In so determining the Independent Auditors shall:

15.2.3 not take account of illiquidity of the equity;”

 

[29] Consequently, the averment is in direct contradiction to the express terms of clause 15.2 of the shareholders’ agreement and does not support a conclusion that the valuation leads to a patently inequitable result.

[30] The applicant alleges that Kreston incorrectly included a terminal value in the calculation of the value of the shares, which resulted in a materially higher value outcome.

[31] Clause 15.2.5 of the shareholders’ agreement provides that the independent auditor shall take into account that the transfer of relevant equity does not breach the provisions of annexure “B” attached to the shareholders’ agreement.
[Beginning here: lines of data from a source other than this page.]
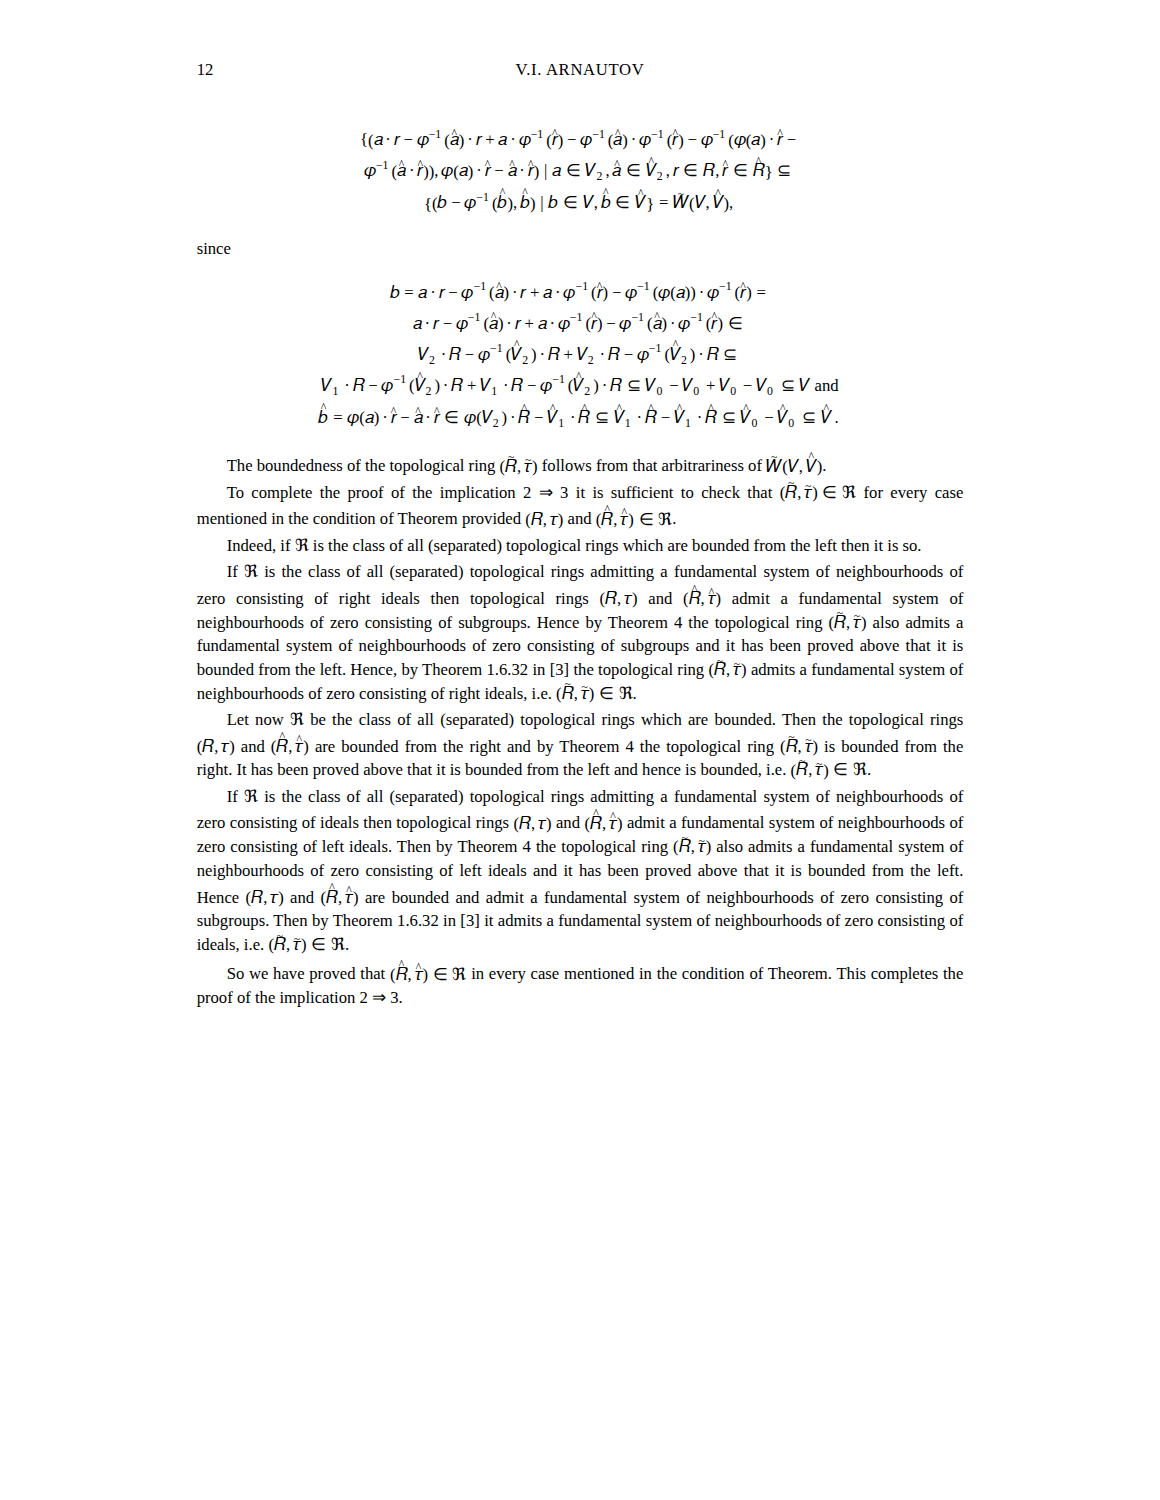12 V.I. ARNAUTOV
{(a·r−φ−1(a^)·r+a·φ−1(r^)−φ−1(a^)·φ−1(r^)−φ−1(φ(a)·r^− φ−1(a^·r^)),φ(a)·r^−a^·r^)|a∈V2,a^∈V^2,r∈R,r^∈R^}⊆ {(b−φ−1(b^),b^)|b∈V,b^∈V^}=W~(V,V^),
since
b=a·r−φ−1(a^)·r+a·φ−1(r^)−φ−1(φ(a))·φ−1(r^)= a·r−φ−1(a^)·r+a·φ−1(r^)−φ−1(a^)·φ−1(r^)∈ V2·R−φ−1(V^2)·R+V2·R−φ−1(V^2)·R⊆ V1·R−φ−1(V^2)·R+V1·R−φ−1(V^2)·R⊆V0−V0+V0−V0⊆V and b^=φ(a)·r^−a^·r^∈φ(V2)·R^−V^1·R^⊆V^1·R^−V^1·R^⊆V^0−V^0⊆V^.
The boundedness of the topological ring (R~,τ~) follows from that arbitrariness of W~(V,V^).
To complete the proof of the implication 2 ⇒ 3 it is sufficient to check that (R~,τ~)∈ℜ for every case mentioned in the condition of Theorem provided (R,τ) and (R^,τ^)∈ℜ.
Indeed, if ℜ is the class of all (separated) topological rings which are bounded from the left then it is so.
If ℜ is the class of all (separated) topological rings admitting a fundamental system of neighbourhoods of zero consisting of right ideals then topological rings (R,τ) and (R^,τ^) admit a fundamental system of neighbourhoods of zero consisting of subgroups. Hence by Theorem 4 the topological ring (R~,τ~) also admits a fundamental system of neighbourhoods of zero consisting of subgroups and it has been proved above that it is bounded from the left. Hence, by Theorem 1.6.32 in [3] the topological ring (R~,τ~) admits a fundamental system of neighbourhoods of zero consisting of right ideals, i.e. (R~,τ~)∈ℜ.
Let now ℜ be the class of all (separated) topological rings which are bounded. Then the topological rings (R,τ) and (R^,τ^) are bounded from the right and by Theorem 4 the topological ring (R~,τ~) is bounded from the right. It has been proved above that it is bounded from the left and hence is bounded, i.e. (R~,τ~)∈ℜ.
If ℜ is the class of all (separated) topological rings admitting a fundamental system of neighbourhoods of zero consisting of ideals then topological rings (R,τ) and (R^,τ^) admit a fundamental system of neighbourhoods of zero consisting of left ideals. Then by Theorem 4 the topological ring (R~,τ~) also admits a fundamental system of neighbourhoods of zero consisting of left ideals and it has been proved above that it is bounded from the left. Hence (R,τ) and (R^,τ^) are bounded and admit a fundamental system of neighbourhoods of zero consisting of subgroups. Then by Theorem 1.6.32 in [3] it admits a fundamental system of neighbourhoods of zero consisting of ideals, i.e. (R~,τ~)∈ℜ.
So we have proved that (R^,τ^)∈ℜ in every case mentioned in the condition of Theorem. This completes the proof of the implication 2 ⇒ 3.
Annexure “B” prescribes the principles relating to the shareholding and clause H provides for the calculation of share value. In dealing with the principles applicable to the Discounted Cash flow model, it is expressly stated that the terminal value must be taken into account in determining the cash flows of the applicant.

[32] The averment is, once again, in direct conflict with the express terms of the shareholders’ agreement.
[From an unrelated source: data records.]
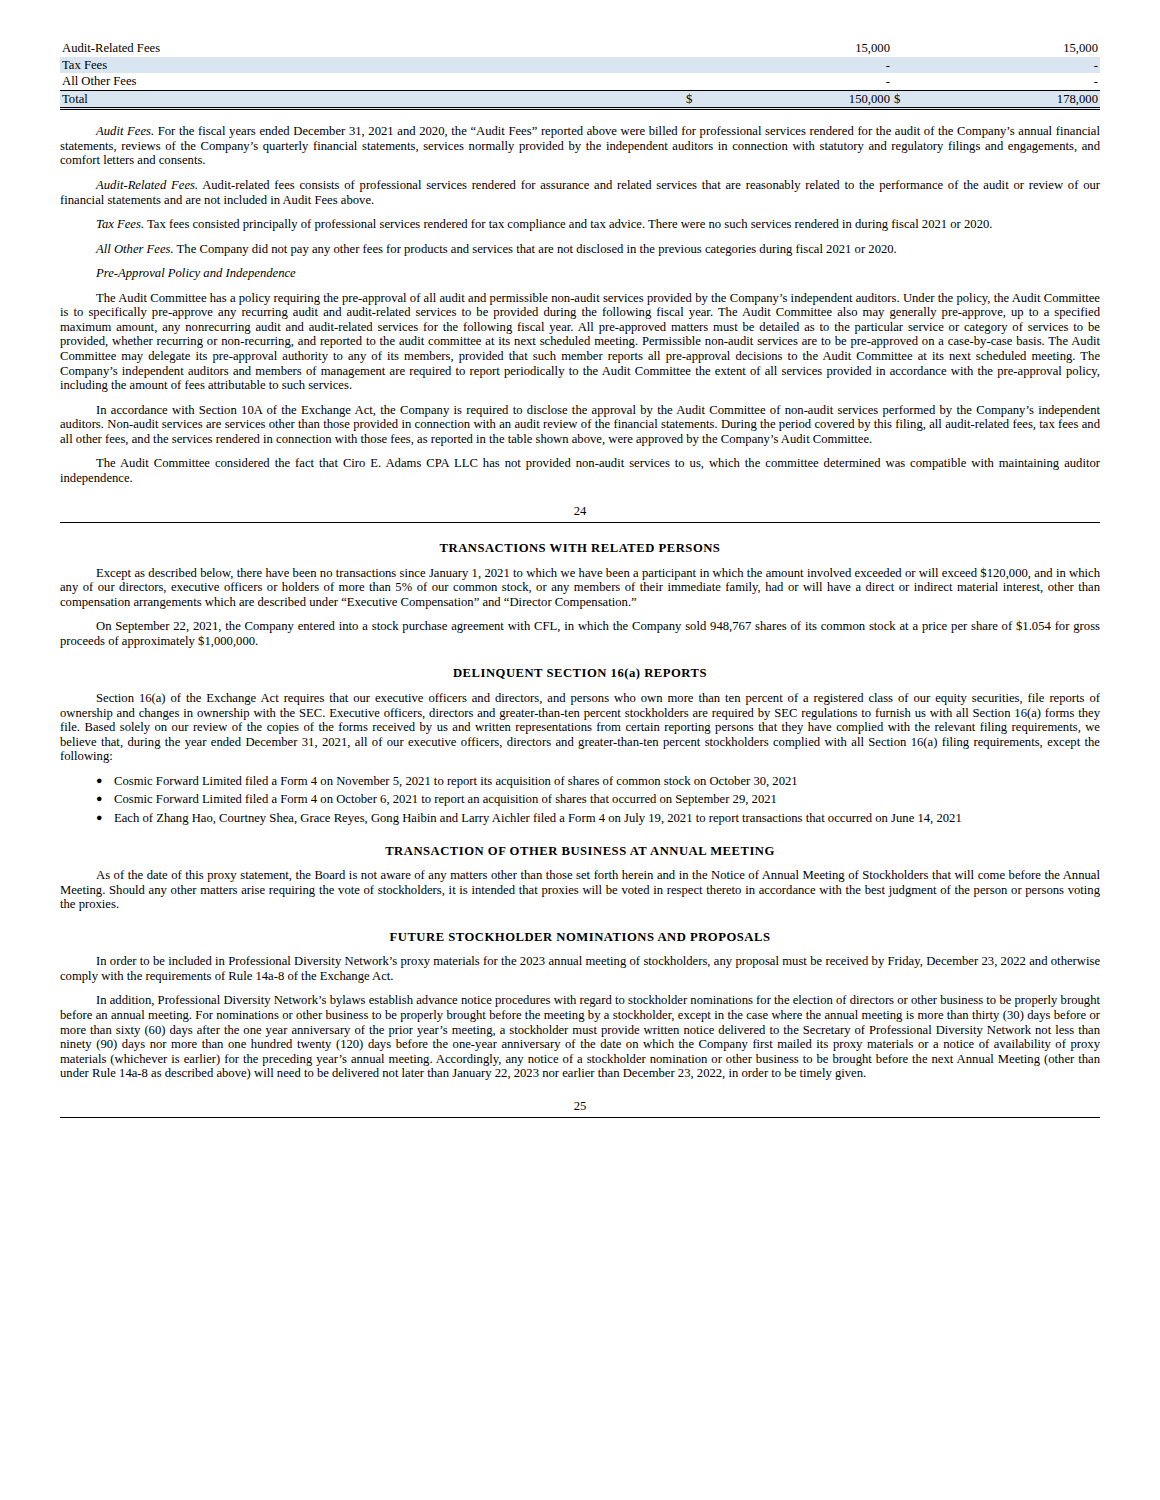| Audit-Related Fees | | 15,000 | | 15,000 |
| Tax Fees | | - | | - |
| All Other Fees | | - | | - |
| Total | $ | 150,000 | $ | 178,000 |
Audit Fees. For the fiscal years ended December 31, 2021 and 2020, the “Audit Fees” reported above were billed for professional services rendered for the audit of the Company’s annual financial statements, reviews of the Company’s quarterly financial statements, services normally provided by the independent auditors in connection with statutory and regulatory filings and engagements, and comfort letters and consents.
Audit-Related Fees. Audit-related fees consists of professional services rendered for assurance and related services that are reasonably related to the performance of the audit or review of our financial statements and are not included in Audit Fees above.
Tax Fees. Tax fees consisted principally of professional services rendered for tax compliance and tax advice. There were no such services rendered in during fiscal 2021 or 2020.
All Other Fees. The Company did not pay any other fees for products and services that are not disclosed in the previous categories during fiscal 2021 or 2020.
Pre-Approval Policy and Independence
The Audit Committee has a policy requiring the pre-approval of all audit and permissible non-audit services provided by the Company’s independent auditors. Under the policy, the Audit Committee is to specifically pre-approve any recurring audit and audit-related services to be provided during the following fiscal year. The Audit Committee also may generally pre-approve, up to a specified maximum amount, any nonrecurring audit and audit-related services for the following fiscal year. All pre-approved matters must be detailed as to the particular service or category of services to be provided, whether recurring or non-recurring, and reported to the audit committee at its next scheduled meeting. Permissible non-audit services are to be pre-approved on a case-by-case basis. The Audit Committee may delegate its pre-approval authority to any of its members, provided that such member reports all pre-approval decisions to the Audit Committee at its next scheduled meeting. The Company’s independent auditors and members of management are required to report periodically to the Audit Committee the extent of all services provided in accordance with the pre-approval policy, including the amount of fees attributable to such services.
In accordance with Section 10A of the Exchange Act, the Company is required to disclose the approval by the Audit Committee of non-audit services performed by the Company’s independent auditors. Non-audit services are services other than those provided in connection with an audit review of the financial statements. During the period covered by this filing, all audit-related fees, tax fees and all other fees, and the services rendered in connection with those fees, as reported in the table shown above, were approved by the Company’s Audit Committee.
The Audit Committee considered the fact that Ciro E. Adams CPA LLC has not provided non-audit services to us, which the committee determined was compatible with maintaining auditor independence.
24
TRANSACTIONS WITH RELATED PERSONS
Except as described below, there have been no transactions since January 1, 2021 to which we have been a participant in which the amount involved exceeded or will exceed $120,000, and in which any of our directors, executive officers or holders of more than 5% of our common stock, or any members of their immediate family, had or will have a direct or indirect material interest, other than compensation arrangements which are described under “Executive Compensation” and “Director Compensation.”
On September 22, 2021, the Company entered into a stock purchase agreement with CFL, in which the Company sold 948,767 shares of its common stock at a price per share of $1.054 for gross proceeds of approximately $1,000,000.
DELINQUENT SECTION 16(a) REPORTS
Section 16(a) of the Exchange Act requires that our executive officers and directors, and persons who own more than ten percent of a registered class of our equity securities, file reports of ownership and changes in ownership with the SEC. Executive officers, directors and greater-than-ten percent stockholders are required by SEC regulations to furnish us with all Section 16(a) forms they file. Based solely on our review of the copies of the forms received by us and written representations from certain reporting persons that they have complied with the relevant filing requirements, we believe that, during the year ended December 31, 2021, all of our executive officers, directors and greater-than-ten percent stockholders complied with all Section 16(a) filing requirements, except the following:
Cosmic Forward Limited filed a Form 4 on November 5, 2021 to report its acquisition of shares of common stock on October 30, 2021
Cosmic Forward Limited filed a Form 4 on October 6, 2021 to report an acquisition of shares that occurred on September 29, 2021
Each of Zhang Hao, Courtney Shea, Grace Reyes, Gong Haibin and Larry Aichler filed a Form 4 on July 19, 2021 to report transactions that occurred on June 14, 2021
TRANSACTION OF OTHER BUSINESS AT ANNUAL MEETING
As of the date of this proxy statement, the Board is not aware of any matters other than those set forth herein and in the Notice of Annual Meeting of Stockholders that will come before the Annual Meeting. Should any other matters arise requiring the vote of stockholders, it is intended that proxies will be voted in respect thereto in accordance with the best judgment of the person or persons voting the proxies.
FUTURE STOCKHOLDER NOMINATIONS AND PROPOSALS
In order to be included in Professional Diversity Network’s proxy materials for the 2023 annual meeting of stockholders, any proposal must be received by Friday, December 23, 2022 and otherwise comply with the requirements of Rule 14a-8 of the Exchange Act.
In addition, Professional Diversity Network’s bylaws establish advance notice procedures with regard to stockholder nominations for the election of directors or other business to be properly brought before an annual meeting. For nominations or other business to be properly brought before the meeting by a stockholder, except in the case where the annual meeting is more than thirty (30) days before or more than sixty (60) days after the one year anniversary of the prior year’s meeting, a stockholder must provide written notice delivered to the Secretary of Professional Diversity Network not less than ninety (90) days nor more than one hundred twenty (120) days before the one-year anniversary of the date on which the Company first mailed its proxy materials or a notice of availability of proxy materials (whichever is earlier) for the preceding year’s annual meeting. Accordingly, any notice of a stockholder nomination or other business to be brought before the next Annual Meeting (other than under Rule 14a-8 as described above) will need to be delivered not later than January 22, 2023 nor earlier than December 23, 2022, in order to be timely given.
25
[33] The applicant avers that the cash flow forecasts generated by Kreston is based on totally incorrect assumptions of the market and industry in which the applicant operates as:

33.1 the forecast applied by the second defendant included growth profits of 5% or more for the 5 years post the valuation date when in fact, and based upon the historical financial information available to the second defendant at the time of the evaluation, the industry and associated industries were experiencing material difficulties owing to economic downturns, corruption, adverse persistent weather conditions and the impact of Covid-19 pandemic;

33.2 the second defendant arrived at a fair return that was too low, resulting in an overstatement of the value. The fair rate of return used was too low because the second defendant used a market beta of 0.67. The market beta of the plaintiff should be greater than 1. Companies of this nature are more volatile than the market. The second defendant does not site a source for the beta market used.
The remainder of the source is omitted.